## Assigned task
Print all the data that follows exactly, images excluded.

## Study material
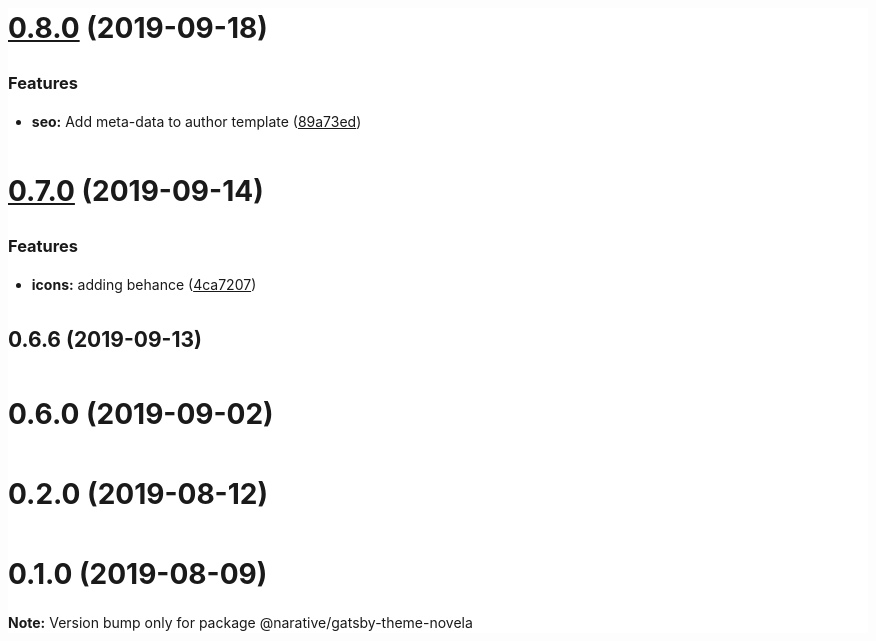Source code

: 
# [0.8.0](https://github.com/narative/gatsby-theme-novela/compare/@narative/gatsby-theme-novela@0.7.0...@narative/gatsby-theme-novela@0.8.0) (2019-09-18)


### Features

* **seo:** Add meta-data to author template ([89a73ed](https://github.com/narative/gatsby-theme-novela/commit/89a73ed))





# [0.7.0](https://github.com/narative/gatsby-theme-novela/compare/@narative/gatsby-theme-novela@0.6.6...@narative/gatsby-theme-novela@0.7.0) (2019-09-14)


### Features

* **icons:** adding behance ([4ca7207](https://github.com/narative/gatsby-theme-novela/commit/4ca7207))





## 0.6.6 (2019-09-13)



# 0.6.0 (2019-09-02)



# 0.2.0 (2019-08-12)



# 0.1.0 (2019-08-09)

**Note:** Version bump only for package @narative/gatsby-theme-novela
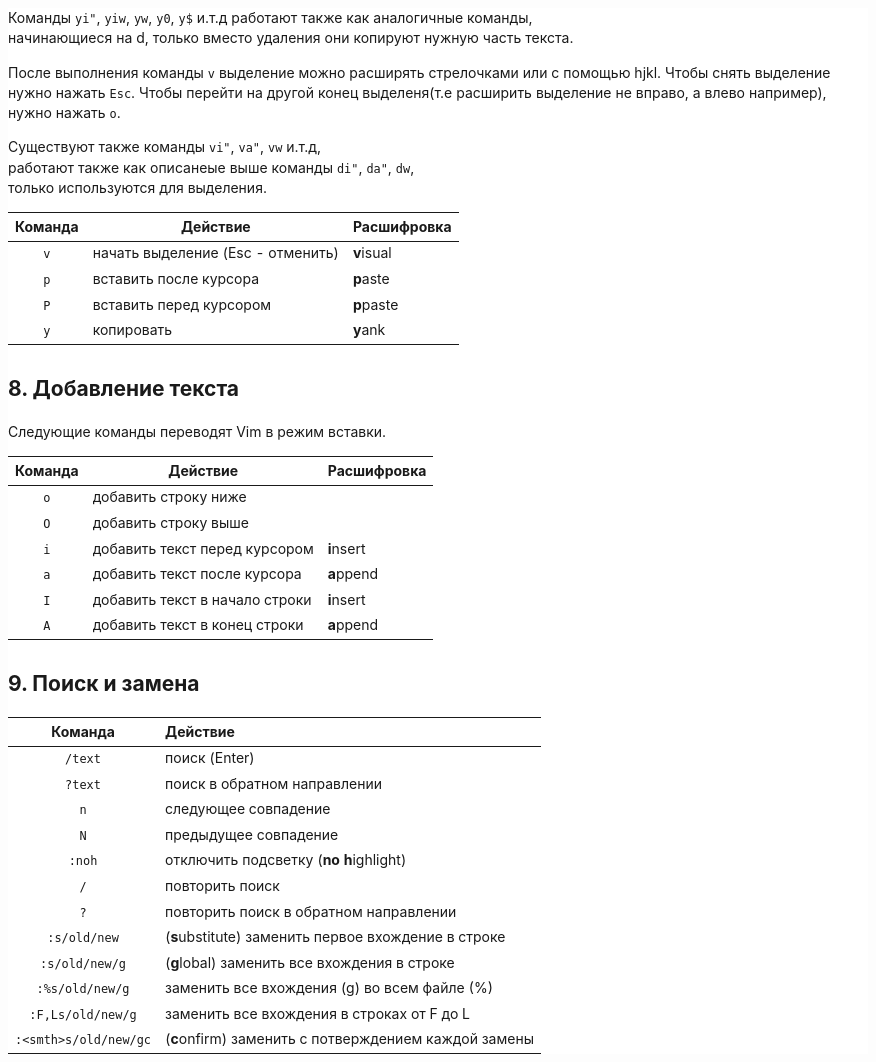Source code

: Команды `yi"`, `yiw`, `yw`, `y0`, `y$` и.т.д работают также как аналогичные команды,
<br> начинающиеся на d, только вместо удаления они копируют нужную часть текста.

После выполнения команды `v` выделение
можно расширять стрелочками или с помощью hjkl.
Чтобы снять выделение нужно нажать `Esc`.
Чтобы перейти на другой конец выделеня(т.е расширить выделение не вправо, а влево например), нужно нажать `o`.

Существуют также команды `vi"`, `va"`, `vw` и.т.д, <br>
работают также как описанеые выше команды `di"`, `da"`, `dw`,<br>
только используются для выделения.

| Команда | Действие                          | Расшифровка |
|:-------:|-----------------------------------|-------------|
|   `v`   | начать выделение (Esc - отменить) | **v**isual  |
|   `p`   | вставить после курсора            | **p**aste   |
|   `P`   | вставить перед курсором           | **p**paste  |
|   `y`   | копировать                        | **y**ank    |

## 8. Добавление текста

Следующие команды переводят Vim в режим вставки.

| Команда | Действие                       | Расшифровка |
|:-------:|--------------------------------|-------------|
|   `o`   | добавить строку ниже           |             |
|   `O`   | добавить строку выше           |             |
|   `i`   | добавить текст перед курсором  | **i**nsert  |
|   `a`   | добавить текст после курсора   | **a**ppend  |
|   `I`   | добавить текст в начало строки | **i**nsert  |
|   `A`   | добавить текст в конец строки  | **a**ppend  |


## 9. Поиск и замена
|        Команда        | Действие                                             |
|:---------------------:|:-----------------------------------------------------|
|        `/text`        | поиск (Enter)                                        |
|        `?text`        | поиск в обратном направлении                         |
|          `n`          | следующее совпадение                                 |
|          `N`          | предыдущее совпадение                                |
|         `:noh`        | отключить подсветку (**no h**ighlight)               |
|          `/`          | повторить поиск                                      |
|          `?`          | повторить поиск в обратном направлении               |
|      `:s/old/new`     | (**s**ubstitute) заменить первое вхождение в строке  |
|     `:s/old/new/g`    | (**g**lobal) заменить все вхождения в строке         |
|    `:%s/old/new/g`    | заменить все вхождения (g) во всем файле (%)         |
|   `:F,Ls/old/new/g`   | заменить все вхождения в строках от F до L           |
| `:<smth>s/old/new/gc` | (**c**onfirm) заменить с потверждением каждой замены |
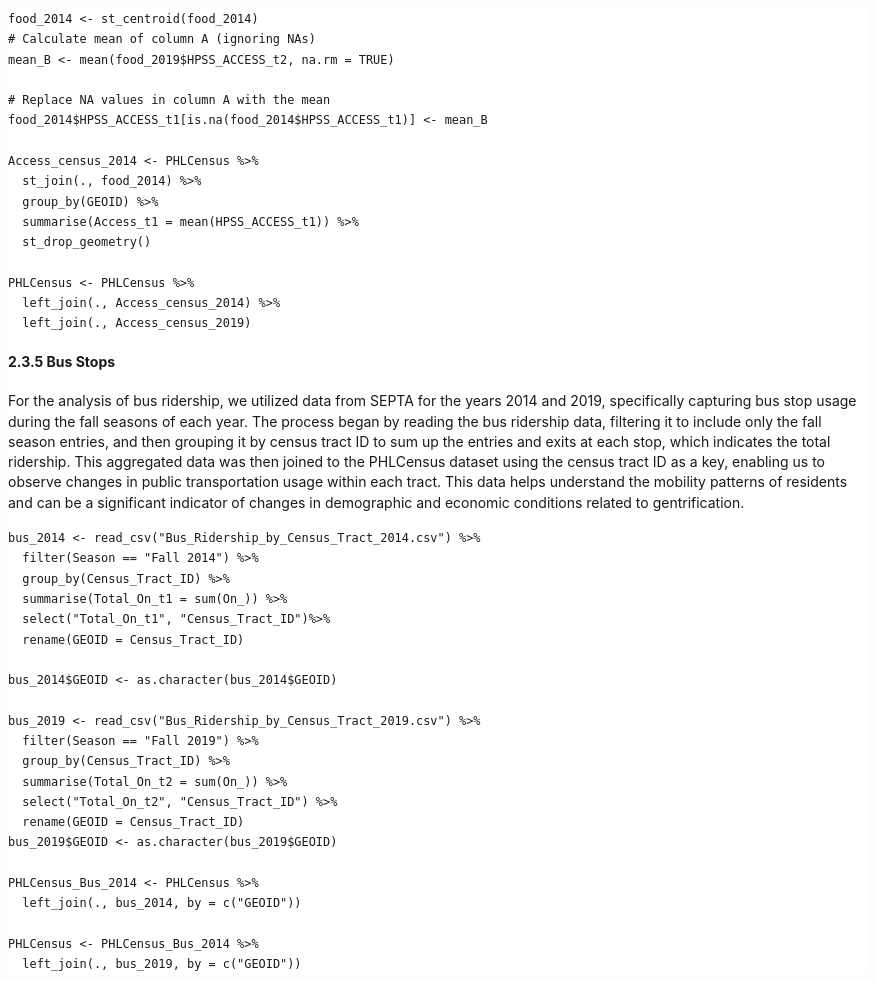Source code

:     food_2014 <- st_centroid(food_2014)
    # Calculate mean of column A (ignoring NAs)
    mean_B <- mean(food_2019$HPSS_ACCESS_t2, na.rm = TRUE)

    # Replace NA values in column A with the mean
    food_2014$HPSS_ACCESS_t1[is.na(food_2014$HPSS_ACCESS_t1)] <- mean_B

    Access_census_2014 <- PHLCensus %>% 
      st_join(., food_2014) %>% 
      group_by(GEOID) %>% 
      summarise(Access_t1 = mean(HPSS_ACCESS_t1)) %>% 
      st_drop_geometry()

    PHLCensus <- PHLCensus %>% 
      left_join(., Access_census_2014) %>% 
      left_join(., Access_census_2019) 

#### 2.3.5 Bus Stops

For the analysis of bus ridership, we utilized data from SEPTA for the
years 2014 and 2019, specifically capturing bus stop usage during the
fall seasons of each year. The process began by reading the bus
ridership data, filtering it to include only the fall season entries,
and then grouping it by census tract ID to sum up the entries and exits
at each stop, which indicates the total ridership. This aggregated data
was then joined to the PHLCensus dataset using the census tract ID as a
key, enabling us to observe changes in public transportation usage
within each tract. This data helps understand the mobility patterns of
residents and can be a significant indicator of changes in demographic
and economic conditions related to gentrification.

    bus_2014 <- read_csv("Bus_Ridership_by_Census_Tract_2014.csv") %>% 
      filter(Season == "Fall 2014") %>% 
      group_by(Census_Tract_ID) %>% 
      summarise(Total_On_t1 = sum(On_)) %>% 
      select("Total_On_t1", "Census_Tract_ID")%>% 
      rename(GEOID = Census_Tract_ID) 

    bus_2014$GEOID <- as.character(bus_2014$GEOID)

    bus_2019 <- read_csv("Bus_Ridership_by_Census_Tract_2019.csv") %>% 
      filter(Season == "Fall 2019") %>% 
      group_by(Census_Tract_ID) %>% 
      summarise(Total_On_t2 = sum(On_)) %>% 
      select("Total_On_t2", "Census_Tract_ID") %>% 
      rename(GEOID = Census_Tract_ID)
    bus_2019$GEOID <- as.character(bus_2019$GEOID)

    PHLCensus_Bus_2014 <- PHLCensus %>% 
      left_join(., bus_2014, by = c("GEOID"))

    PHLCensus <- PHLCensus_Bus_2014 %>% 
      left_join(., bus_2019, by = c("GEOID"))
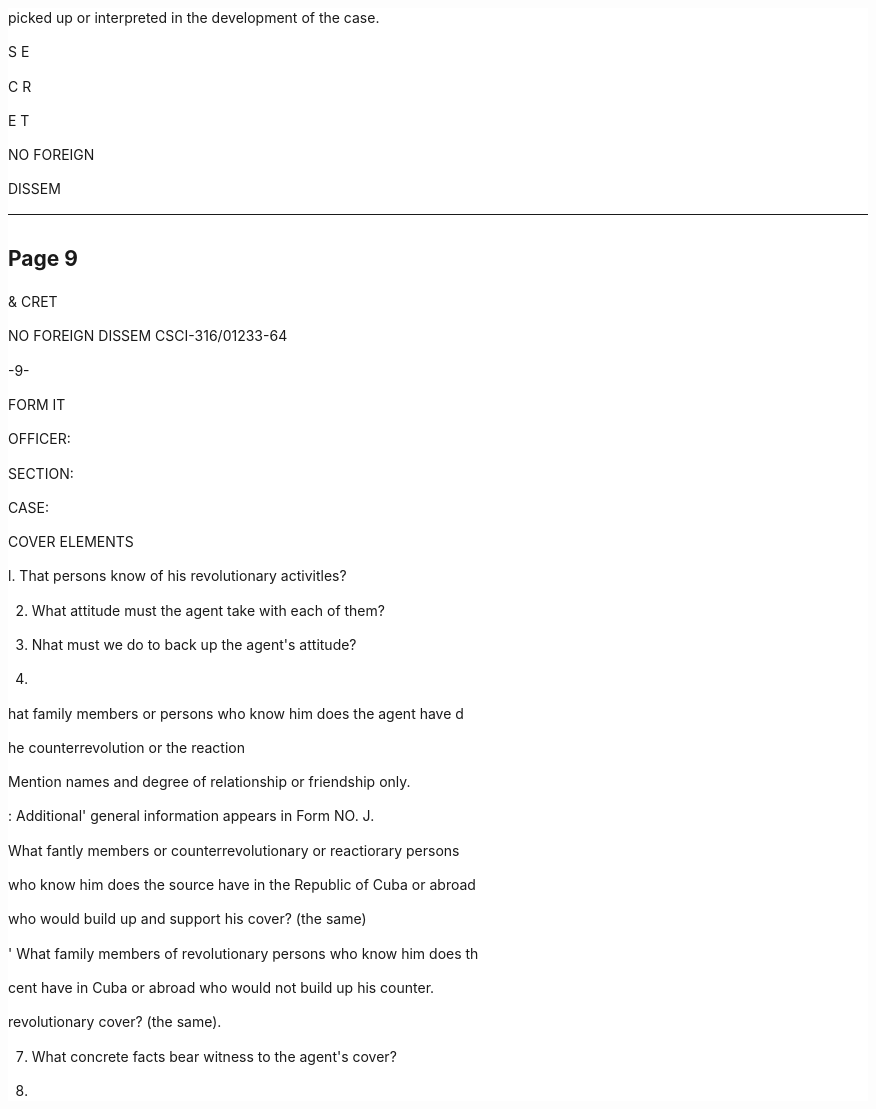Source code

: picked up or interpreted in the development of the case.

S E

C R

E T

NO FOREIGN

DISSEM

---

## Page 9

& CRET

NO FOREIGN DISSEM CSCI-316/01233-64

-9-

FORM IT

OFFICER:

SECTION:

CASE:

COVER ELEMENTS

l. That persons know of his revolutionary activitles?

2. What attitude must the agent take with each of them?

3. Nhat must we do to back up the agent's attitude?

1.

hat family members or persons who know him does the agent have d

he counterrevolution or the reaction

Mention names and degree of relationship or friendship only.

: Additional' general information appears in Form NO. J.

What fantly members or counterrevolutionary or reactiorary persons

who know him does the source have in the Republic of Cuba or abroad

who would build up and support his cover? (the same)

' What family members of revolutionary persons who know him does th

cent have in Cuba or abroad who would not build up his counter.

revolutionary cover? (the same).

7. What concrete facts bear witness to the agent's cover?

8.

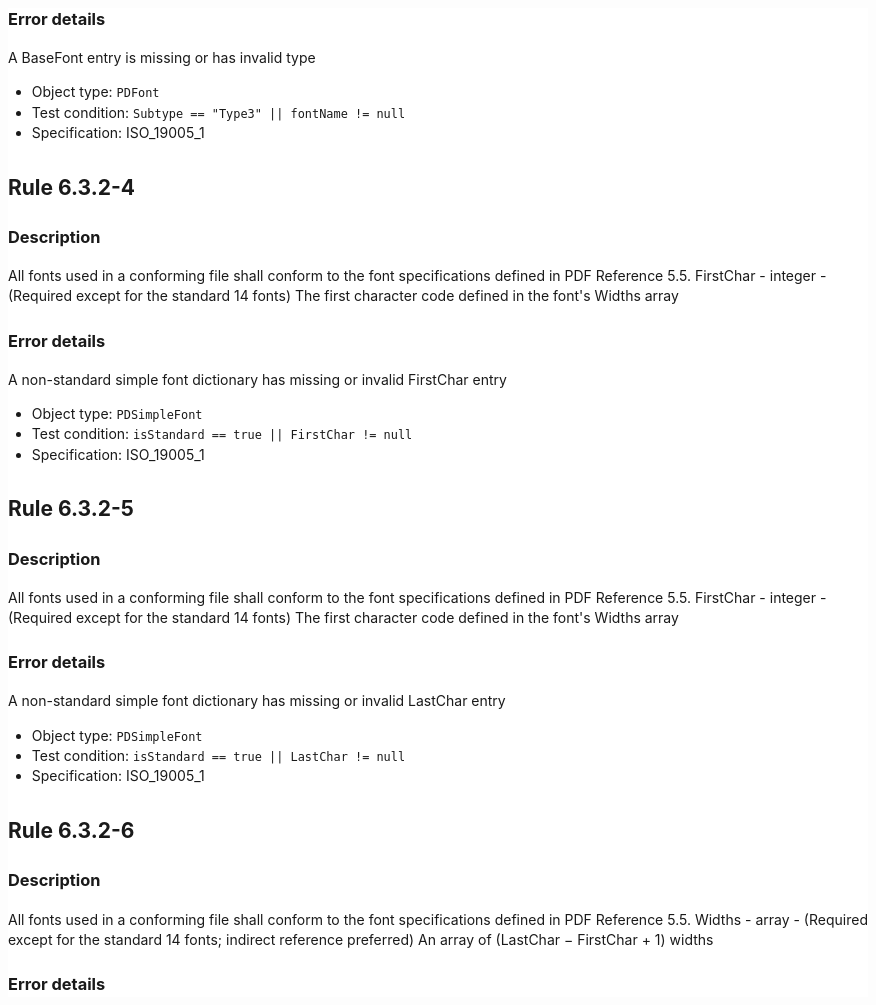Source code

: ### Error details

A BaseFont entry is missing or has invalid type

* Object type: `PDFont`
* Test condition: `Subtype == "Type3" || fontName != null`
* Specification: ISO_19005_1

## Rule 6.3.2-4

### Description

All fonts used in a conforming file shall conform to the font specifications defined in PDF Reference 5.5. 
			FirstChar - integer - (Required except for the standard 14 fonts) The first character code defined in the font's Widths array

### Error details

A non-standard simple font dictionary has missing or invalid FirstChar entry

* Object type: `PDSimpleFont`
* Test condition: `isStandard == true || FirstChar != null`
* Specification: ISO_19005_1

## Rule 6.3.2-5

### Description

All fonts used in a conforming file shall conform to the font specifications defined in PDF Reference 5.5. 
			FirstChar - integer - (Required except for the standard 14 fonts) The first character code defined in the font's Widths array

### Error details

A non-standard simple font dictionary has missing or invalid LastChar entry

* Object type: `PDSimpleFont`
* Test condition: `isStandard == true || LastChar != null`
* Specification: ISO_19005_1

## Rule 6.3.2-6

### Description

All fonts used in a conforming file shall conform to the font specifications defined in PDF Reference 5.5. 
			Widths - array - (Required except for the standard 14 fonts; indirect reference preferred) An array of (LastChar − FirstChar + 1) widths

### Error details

## The answer
Source code

: 
# [0.8.0](https://github.com/narative/gatsby-theme-novela/compare/@narative/gatsby-theme-novela@0.7.0...@narative/gatsby-theme-novela@0.8.0) (2019-09-18)


### Features

* **seo:** Add meta-data to author template ([89a73ed](https://github.com/narative/gatsby-theme-novela/commit/89a73ed))





# [0.7.0](https://github.com/narative/gatsby-theme-novela/compare/@narative/gatsby-theme-novela@0.6.6...@narative/gatsby-theme-novela@0.7.0) (2019-09-14)


### Features

* **icons:** adding behance ([4ca7207](https://github.com/narative/gatsby-theme-novela/commit/4ca7207))





## 0.6.6 (2019-09-13)



# 0.6.0 (2019-09-02)



# 0.2.0 (2019-08-12)



# 0.1.0 (2019-08-09)

**Note:** Version bump only for package @narative/gatsby-theme-novela
Source code

: Команды `yi"`, `yiw`, `yw`, `y0`, `y$` и.т.д работают также как аналогичные команды,
<br> начинающиеся на d, только вместо удаления они копируют нужную часть текста.

После выполнения команды `v` выделение
можно расширять стрелочками или с помощью hjkl.
Чтобы снять выделение нужно нажать `Esc`.
Чтобы перейти на другой конец выделеня(т.е расширить выделение не вправо, а влево например), нужно нажать `o`.

Существуют также команды `vi"`, `va"`, `vw` и.т.д, <br>
работают также как описанеые выше команды `di"`, `da"`, `dw`,<br>
только используются для выделения.

| Команда | Действие                          | Расшифровка |
|:-------:|-----------------------------------|-------------|
|   `v`   | начать выделение (Esc - отменить) | **v**isual  |
|   `p`   | вставить после курсора            | **p**aste   |
|   `P`   | вставить перед курсором           | **p**paste  |
|   `y`   | копировать                        | **y**ank    |

## 8. Добавление текста

Следующие команды переводят Vim в режим вставки.

| Команда | Действие                       | Расшифровка |
|:-------:|--------------------------------|-------------|
|   `o`   | добавить строку ниже           |             |
|   `O`   | добавить строку выше           |             |
|   `i`   | добавить текст перед курсором  | **i**nsert  |
|   `a`   | добавить текст после курсора   | **a**ppend  |
|   `I`   | добавить текст в начало строки | **i**nsert  |
|   `A`   | добавить текст в конец строки  | **a**ppend  |


## 9. Поиск и замена
|        Команда        | Действие                                             |
|:---------------------:|:-----------------------------------------------------|
|        `/text`        | поиск (Enter)                                        |
|        `?text`        | поиск в обратном направлении                         |
|          `n`          | следующее совпадение                                 |
|          `N`          | предыдущее совпадение                                |
|         `:noh`        | отключить подсветку (**no h**ighlight)               |
|          `/`          | повторить поиск                                      |
|          `?`          | повторить поиск в обратном направлении               |
|      `:s/old/new`     | (**s**ubstitute) заменить первое вхождение в строке  |
|     `:s/old/new/g`    | (**g**lobal) заменить все вхождения в строке         |
|    `:%s/old/new/g`    | заменить все вхождения (g) во всем файле (%)         |
|   `:F,Ls/old/new/g`   | заменить все вхождения в строках от F до L           |
| `:<smth>s/old/new/gc` | (**c**onfirm) заменить с потверждением каждой замены |
Source code

:     food_2014 <- st_centroid(food_2014)
    # Calculate mean of column A (ignoring NAs)
    mean_B <- mean(food_2019$HPSS_ACCESS_t2, na.rm = TRUE)

    # Replace NA values in column A with the mean
    food_2014$HPSS_ACCESS_t1[is.na(food_2014$HPSS_ACCESS_t1)] <- mean_B

    Access_census_2014 <- PHLCensus %>% 
      st_join(., food_2014) %>% 
      group_by(GEOID) %>% 
      summarise(Access_t1 = mean(HPSS_ACCESS_t1)) %>% 
      st_drop_geometry()

    PHLCensus <- PHLCensus %>% 
      left_join(., Access_census_2014) %>% 
      left_join(., Access_census_2019) 

#### 2.3.5 Bus Stops

For the analysis of bus ridership, we utilized data from SEPTA for the
years 2014 and 2019, specifically capturing bus stop usage during the
fall seasons of each year. The process began by reading the bus
ridership data, filtering it to include only the fall season entries,
and then grouping it by census tract ID to sum up the entries and exits
at each stop, which indicates the total ridership. This aggregated data
was then joined to the PHLCensus dataset using the census tract ID as a
key, enabling us to observe changes in public transportation usage
within each tract. This data helps understand the mobility patterns of
residents and can be a significant indicator of changes in demographic
and economic conditions related to gentrification.

    bus_2014 <- read_csv("Bus_Ridership_by_Census_Tract_2014.csv") %>% 
      filter(Season == "Fall 2014") %>% 
      group_by(Census_Tract_ID) %>% 
      summarise(Total_On_t1 = sum(On_)) %>% 
      select("Total_On_t1", "Census_Tract_ID")%>% 
      rename(GEOID = Census_Tract_ID) 

    bus_2014$GEOID <- as.character(bus_2014$GEOID)

    bus_2019 <- read_csv("Bus_Ridership_by_Census_Tract_2019.csv") %>% 
      filter(Season == "Fall 2019") %>% 
      group_by(Census_Tract_ID) %>% 
      summarise(Total_On_t2 = sum(On_)) %>% 
      select("Total_On_t2", "Census_Tract_ID") %>% 
      rename(GEOID = Census_Tract_ID)
    bus_2019$GEOID <- as.character(bus_2019$GEOID)

    PHLCensus_Bus_2014 <- PHLCensus %>% 
      left_join(., bus_2014, by = c("GEOID"))

    PHLCensus <- PHLCensus_Bus_2014 %>% 
      left_join(., bus_2019, by = c("GEOID"))
Source code

: picked up or interpreted in the development of the case.

S E

C R

E T

NO FOREIGN

DISSEM

---

## Page 9

& CRET

NO FOREIGN DISSEM CSCI-316/01233-64

-9-

FORM IT

OFFICER:

SECTION:

CASE:

COVER ELEMENTS

l. That persons know of his revolutionary activitles?

2. What attitude must the agent take with each of them?

3. Nhat must we do to back up the agent's attitude?

1.

hat family members or persons who know him does the agent have d

he counterrevolution or the reaction

Mention names and degree of relationship or friendship only.

: Additional' general information appears in Form NO. J.

What fantly members or counterrevolutionary or reactiorary persons

who know him does the source have in the Republic of Cuba or abroad

who would build up and support his cover? (the same)

' What family members of revolutionary persons who know him does th

cent have in Cuba or abroad who would not build up his counter.

revolutionary cover? (the same).

7. What concrete facts bear witness to the agent's cover?

8.

Source code

: ### Error details

A BaseFont entry is missing or has invalid type

* Object type: `PDFont`
* Test condition: `Subtype == "Type3" || fontName != null`
* Specification: ISO_19005_1

## Rule 6.3.2-4

### Description

All fonts used in a conforming file shall conform to the font specifications defined in PDF Reference 5.5. 
			FirstChar - integer - (Required except for the standard 14 fonts) The first character code defined in the font's Widths array

### Error details

A non-standard simple font dictionary has missing or invalid FirstChar entry

* Object type: `PDSimpleFont`
* Test condition: `isStandard == true || FirstChar != null`
* Specification: ISO_19005_1

## Rule 6.3.2-5

### Description

All fonts used in a conforming file shall conform to the font specifications defined in PDF Reference 5.5. 
			FirstChar - integer - (Required except for the standard 14 fonts) The first character code defined in the font's Widths array

### Error details

A non-standard simple font dictionary has missing or invalid LastChar entry

* Object type: `PDSimpleFont`
* Test condition: `isStandard == true || LastChar != null`
* Specification: ISO_19005_1

## Rule 6.3.2-6

### Description

All fonts used in a conforming file shall conform to the font specifications defined in PDF Reference 5.5. 
			Widths - array - (Required except for the standard 14 fonts; indirect reference preferred) An array of (LastChar − FirstChar + 1) widths

### Error details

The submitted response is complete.